- [Work instruction]
A bare number is all that is needed: how many lines below contain the string "résoudre"?

- [Data for processing]
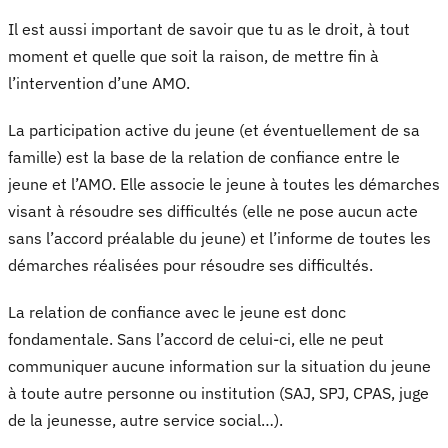
Il est aussi important de savoir que tu as le droit, à tout
moment et quelle que soit la raison, de mettre fin à
l’intervention d’une AMO.
La participation active du jeune (et éventuellement de sa
famille) est la base de la relation de confiance entre le
jeune et l’AMO. Elle associe le jeune à toutes les démarches
visant à résoudre ses difficultés (elle ne pose aucun acte
sans l’accord préalable du jeune) et l’informe de toutes les
démarches réalisées pour résoudre ses difficultés.
La relation de confiance avec le jeune est donc
fondamentale. Sans l’accord de celui-ci, elle ne peut
communiquer aucune information sur la situation du jeune
à toute autre personne ou institution (SAJ, SPJ, CPAS, juge
de la jeunesse, autre service social…).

- [Output of the task]
2